Por un debate auténtico
Aspiro a que, en un futuro no muy lejano, los dominicanos podamos presenciar verdaderos debates públicos, en los que todos los que aspiren a cargos públicos relevantes, se sometan al fuego cruzado de sus electores, de modo que asuman ante la población, como un hecho inviolable, todo lo prometido, salvo que ocurran situaciones que justifiquen su incumplimiento.
Me refiero a los programas de gobierno que enarbolan los aspirantes a cargos públicos, con el objetivo de conquistar la simpatía de sus electores, y que como ocurre con mucha frecuencia en nuestro país, una vez logrado el propósito de ascender al poder, son echados al zafacón del olvido.
En el nuestro resulta una quimera pedir que se cumplan las promesas de campaña; en otros países sí se respetan los programas, en especial en aquellas naciones que han alcanzado un relativo nivel de desarrollo democrático e institucional.
Aunque en el tema de estos “careos” voy mucho más lejos, y es formalizar como un recurso del sistema político electoral el Debate Público, para lo cual sugiero modificar la actual Ley Electoral, de modo que todo candidato que comprometa su palabra en uno de estos escenarios, asuma como un compromiso de honor, lo prometido, o de lo contrario, que sea penalizado con el rigor que establezcan las leyes que rigen la materia.
Es ya una tradición que la población ve con desagrado que el candidato, una vez ganado el favor del voto popular, empaca su programa de gobierno y lo guarda en un archivo muerto, pasando a ser una promesa de campaña más, con el agravante de que, tal vez, lo retome como argumento de campaña, si decide aspirar nueva vez al cargo.
Así ve la población, que por lo regular las promesas de los candidatos se vuelven palabras huecas que se van por las cañerías del descrédito público.
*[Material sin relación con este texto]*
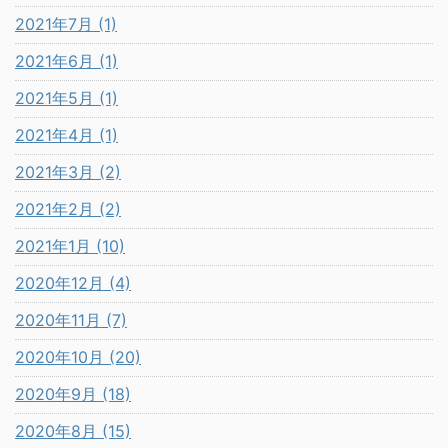
2021年7月 (1)
2021年6月 (1)
2021年5月 (1)
2021年4月 (1)
2021年3月 (2)
2021年2月 (2)
2021年1月 (10)
2020年12月 (4)
2020年11月 (7)
2020年10月 (20)
2020年9月 (18)
2020年8月 (15)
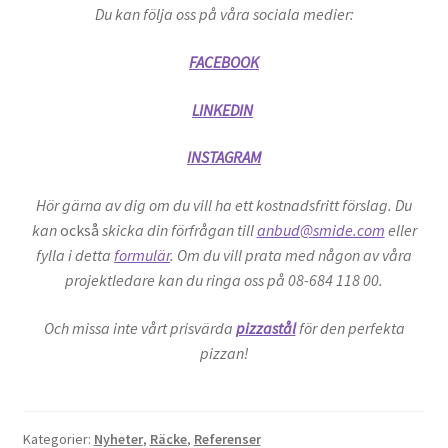
Du kan följa oss på våra sociala medier:
FACEBOOK
LINKEDIN
INSTAGRAM
Hör gärna av dig om du vill ha ett kostnadsfritt förslag. Du
kan
också
skicka din förfrågan till
anbud@smide.com
eller
fylla i detta
formulär
. Om du vill prata med någon av våra
projektledare kan du ringa oss på 08-684 118 00.
Och missa inte vårt prisvärda
pizzastål
för den perfekta
pizzan!
Kategorier:
Nyheter
,
Räcke
,
Referenser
No existe ningún régimen de consecuencia para quienes lo violan.
Recientemente en el país se realizó un debate que por ser el primero que se celebra, después de dos célebres debates que citaremos más adelante, ha generado muchas reacciones favorables, aunque en lo personal tengo mis observaciones sobre el mismo.
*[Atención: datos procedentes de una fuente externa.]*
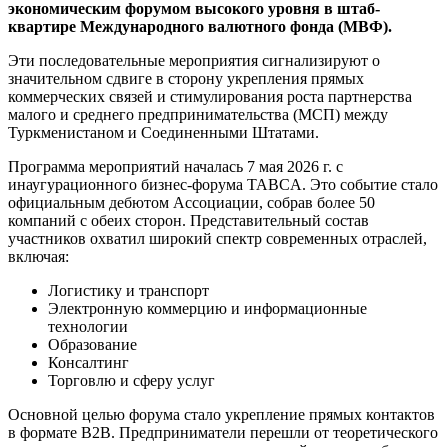
экономическим форумом высокого уровня в штаб-
квартире Международного валютного фонда (МВФ).
Эти последовательные мероприятия сигнализируют о
значительном сдвиге в сторону укрепления прямых
коммерческих связей и стимулирования роста партнерства
малого и среднего предпринимательства (МСП) между
Туркменистаном и Соединенными Штатами.
Программа мероприятий началась 7 мая 2026 г. с
инаугурационного бизнес-форума TABCA. Это событие стало
официальным дебютом Ассоциации, собрав более 50
компаний с обеих сторон. Представительный состав
участников охватил широкий спектр современных отраслей,
включая:
Логистику и транспорт
Электронную коммерцию и информационные
технологии
Образование
Консалтинг
Торговлю и сферу услуг
Основной целью форума стало укрепление прямых контактов
в формате B2B. Предприниматели перешли от теоретического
Favorables porque los candidatos se ven la cara ante un mismo público. Que se asumiría el debate como parte de la cultura política y que jamás un político que rehúya dar la cara al público, se atreverá a exponerse al escrutinio público.
Tampoco los incapacitados podrán exponerse al ridículo de evidenciar sus deficiencias ante otros que sí están preparados para desempeñarse en el puesto al que aspiran.
Pero para sacar mejor provecho de este recurso, soy partidario de que primero se defina el tipo de debate que se desea promover, pues no puede llamarse debate, un proceso que organice un sector como el de los empresarios, que por lo regular adolecen de valores, ya que son parte de los temas críticos a colocar en la mesa de discusiones.
Por ejemplo, abordar con independencia y absoluta profundidad la necesidad de discutir una reforma fiscal que aporte al fisco mayores recursos para honrar una antigua deuda con las mayorías empobrecidas.
También temas como la corrupción, el narcotráfico, inseguridad, enriquecimiento ilícito, etc.
En el pasado debate, el tema de la reforma fiscal no pudo ser abordado con la profundidad requerida, debido a que quienes organizaban el debate, los empresarios, llevan sobre sus hombros el dedo acusador de ser los principales evasores de impuestos, llegando a un monto cercano al 45 por ciento en el caso del ITBIS y casi un 50 por ciento cuando se trata del Impuesto Sobre la Renta.
Incluso se habla de que este sector priva al erario de unos 200 mil millones de pesos al año, que reciben por exenciones, exoneraciones, trato privilegiado, elusión, otras trampas y engañifas, hasta que finalmente, el propio Estado se desapega de esta deuda y concede las tan esperadas amnistías fiscales.
Estos y otros temas saldrían a flote en un debate aplicado con actores imparciales del proceso.
La historia política del país no se puede escribir sin los debates que sostuvieron en 1962, el candidato presidencial del PRD profesor Juan Bosh y el sacerdote jesuita Láutico García, y en 1978 el secretario general del PRD Hatuey De Camps y el abogado reformista Marino Vinicio Castillo. El país tuvo acceso a un espeso caudal de informaciones a través de ambos debates.
Aunque sería una carga más sobre sus espaldas creo que la organización y promoción de un debate público de candidatos deber ser responsabilidad de la Junta Central Electoral, el Defensor del Pueblo o una universidad reconocida en el país.
Con estos sectores como entes equidistantes del sistema se garantizaría la imparcialidad y objetividad de un proceso que, por sus implicaciones políticas, social y económica, debe estar excento de toda duda.